Affectionately,

I have to prepare my lecture. Oh! with how blank a spirit![84]

Cottle did not give his sanction to this proposal; but, on the contrary, wrote to Southey detailing what he had discovered about Coleridge, and requesting Southey’s opinion. Southey wrote without delay advising other measures. Southey had been fully cognizant of the consumption of opium and laudanum, and says the Morgans had at one time broken him of the habit when his consumption was from two quarts a week to a pint a day (Rem., 373). It is difficult to credit that any one, even habituated to the drug, could consume this quantity; but Southey evidently believed it. An ordinary dose of laudanum is 30 drops. 480 drops form an ounce, and there are 20 ounces in a pint. This makes 320 doses in a pint; and this, taken within twenty-four hours, would not give a patient time to wake up out of his stupor, even though administered by other hands, to take the successive draughts. Southey recommended that Coleridge should go and visit Poole at Stowey for a few weeks; then come on to Keswick by way of Birmingham and Liverpool, and deliver lectures at these places to raise funds.

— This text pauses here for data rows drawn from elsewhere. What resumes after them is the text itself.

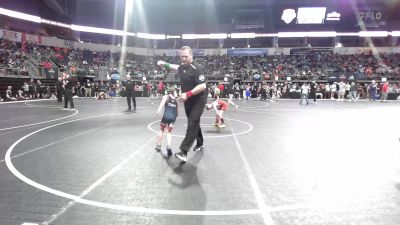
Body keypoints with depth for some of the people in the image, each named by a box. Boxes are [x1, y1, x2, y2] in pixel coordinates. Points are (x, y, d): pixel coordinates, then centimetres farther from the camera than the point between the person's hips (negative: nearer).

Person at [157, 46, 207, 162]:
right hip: (188, 100, 8)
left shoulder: (196, 68, -20)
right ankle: (200, 144, 38)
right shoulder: (182, 66, 4)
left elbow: (203, 86, -28)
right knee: (194, 123, 19)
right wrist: (165, 64, 26)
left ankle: (184, 152, -18)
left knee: (192, 124, -15)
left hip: (198, 100, -8)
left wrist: (188, 94, -32)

In answer to a second letter by Cottle to Southey proposing to get up an annuity among Coleridge’s friends to enable him to prosecute some of his projects, Southey threw cold water on the scheme; and Cottle says that Coleridge’s repugnance to visit Greta Hall and apply his talents in the way suggested by Southey was invincible; neither would he visit Poole, nor lecture at Birmingham nor Liverpool. To this Mr. Hall Caine says: “My strong conviction is that the chief bugbear for Coleridge at Greta Hall was none other than Southey himself.” (Life of Coleridge, 126.)

Cottle, having been taken ill after his correspondence with Southey, was prohibited intercourse with friends. “During my illness,” says Cottle, “Mr. Coleridge sent my sister the following letter and the succeeding one to myself.”

Letter 161. To Miss Cottle

13th May, 1814.

Dear Madam,

I am uneasy to know how my friend, J. Cottle, goes on. The walk I took last Monday to enquire, in person, proved too much for my strength, and shortly after my return, I was in such a swooning way, that I was directed to go to bed, and orders were given that no one should interrupt me. Indeed I cannot be sufficiently grateful for the skill with which the surgeon treats me. But it must be a slow, and occasionally, an interrupted progress, after a sad retrogress of nearly twelve years. To God all things are possible. I intreat your prayers, your brother has a share in mine.

What an astonishing privilege, that a sinner should be permitted to cry, “Our Father!” Oh, still more stupendous mercy, that this poor ungrateful sinner should be exhorted, invited, nay, commanded, to pray—to pray importunately. That which great men most detest, namely, importunacy; to this the Giver and the Forgiver Encourages his sick petitioners!

I will not trouble you except for one verbal answer to this note. How is your brother?